Oral steroid medication and injectable steroids are also available to reduce airway inflammation. This type of medication is absorbed systemically so is considered to have higher possibility of potential side effects. We may use a steroid injection when we see your horse if he/she is particularly distressed for rapid administration.
Bronchodilators, such as clenbuterol or atropine, relax the airway smooth muscle allowing your horse to breath more easily. These medications are useful to make your horse more comfortable quickly, they may be used alongside a steroid treatment to help relieve symptoms whilst the steroids work. They are available as injections we can administer and clenbuterol (Dilaterol, Ventipulmin) is available as a syrup which can be given in your horses mouth or in their feed. We do not advise continuous use of these medications as this will result in a reduction in how well they work.
Mucolytic medications make mucus thinner and therefore easier to clear from the airways. An example wound be Dembrexine (Sputolosin).
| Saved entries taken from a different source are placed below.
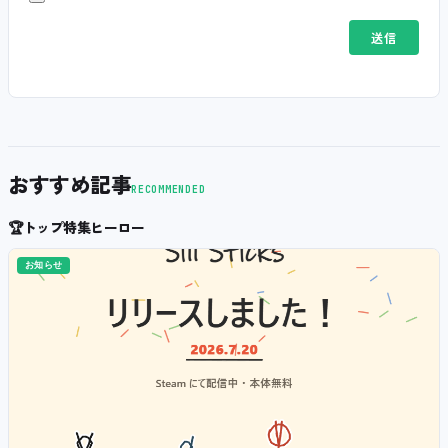
おすすめ記事
RECOMMENDED
🏆
トップ特集ヒーロー
お知らせ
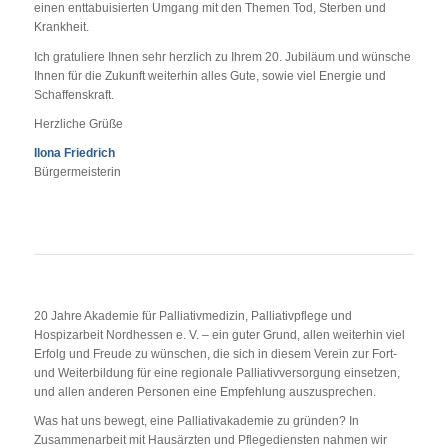
einen enttabuisierten Umgang mit den Themen Tod, Sterben und
Krankheit.
Ich gratuliere Ihnen sehr herzlich zu Ihrem 20. Jubiläum und wünsche
Ihnen für die Zukunft weiterhin alles Gute, sowie viel Energie und
Schaffenskraft.
Herzliche Grüße
Ilona Friedrich
Bürgermeisterin
20 Jahre Akademie für Palliativmedizin, Palliativpflege und
Hospizarbeit Nordhessen e. V. – ein guter Grund, allen weiterhin viel
Erfolg und Freude zu wünschen, die sich in diesem Verein zur Fort-
und Weiterbildung für eine regionale Palliativversorgung einsetzen,
und allen anderen Personen eine Empfehlung auszusprechen.
Was hat uns bewegt, eine Palliativakademie zu gründen? In
Zusammenarbeit mit Hausärzten und Pflegediensten nahmen wir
The most important thing to prevent your horse suffering symptoms of his/her equine asthma is to put management changes in place which will reduce the exposure to the allergens (ie the dust, spores, pollen). The management changes below should help your horse.
Avoid stabling (unless your horse has been identified to have pasture associated equine asthma, commonly due to pollen)
Using a dust free haylage rather than hay, such as Equilage or soaking hay for a minimum of 30 minutes before feeding.
Using dust extracted bedding rather than straw.
Ensuring stables are clear of dust and cobwebs.
Avoid sweeping the yard whilst your horse is present.
- Ensure your stable has good ventilation.